Comment by Myrmornis
7 years ago
Have you tried it, just a beginner tutorial or something? But if you do, please use an editor that puts paired parens in for you automatically, otherwise there's a risk of thinking that it is painful.
7 years ago
Have you tried it, just a beginner tutorial or something? But if you do, please use an editor that puts paired parens in for you automatically, otherwise there's a risk of thinking that it is painful.
I tried it years ago, but I think I had too little experience to understand the use case back then. I hadn't ever done any functional programming at that point so it kind of went over my head.
I still hate Haskell. But maybe I would like Lisp? A lot of people here seem to love it so that's why I made this thread :)
OK I'll have a go, but others will be able to do a better job than me!
Yes, you might like lisp and I definitely think it's worth trying. You often hear people saying "lisp has no syntax" and that's one of the main things about lisp. I think a good first step is to understand what people mean by that. You know the way a compiler or interpreter, after tokenizing and parsing, transforms code into an intermediate data structure representation called an "abstract syntax tree"? What they mean is that lisp is like jumping straight in at the AST stage. You're literally programming with data structures, instead of programming with syntax that gets turned into data structures. People find that a very rewarding intellectual/mental experience. It really teaches you that the words "statement" and "expression" mean different things. And it shows you a way of programming without a lot of "state" -- just expressions feeding into other expressions, without as much use of "local variables". More deeply, this is directly connected with formal ideas in mid-20th century theoretical computer science (in particular the "lambda calculus") about the minimal programming constructs needed to create a Turing complete language. In lisp it leads also to very powerful and somewhat mind-bending "macros" -- since code is data structure, you can very naturally write code to transform code, so the "final" code that is executed is partially the product of an initial execution phase where code is just working on code creating other code.

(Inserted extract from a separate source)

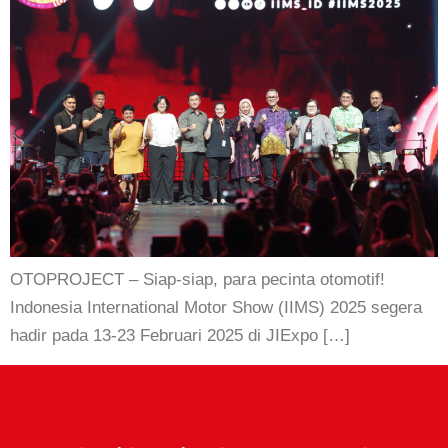
OTOPROJECT – Siap-siap, para pecinta otomotif!
Indonesia International Motor Show (IIMS) 2025 segera
hadir pada 13-23 Februari 2025 di JIExpo […]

Having no syntax (or minimal, languages like clojure introduce a bit with square and smooth parens etc) means you basically just write expressions grouped by smooth parens. It's very beautiful and minimal experience to write. Just, seriously, do it with an editor/IDE that inserts paired parens for you, it promises to be a great experience with that, but without it a lot of people just give up saying why do they have to keep writing so many parens, which is missing the point entirely -- The parens are the fabric of the program!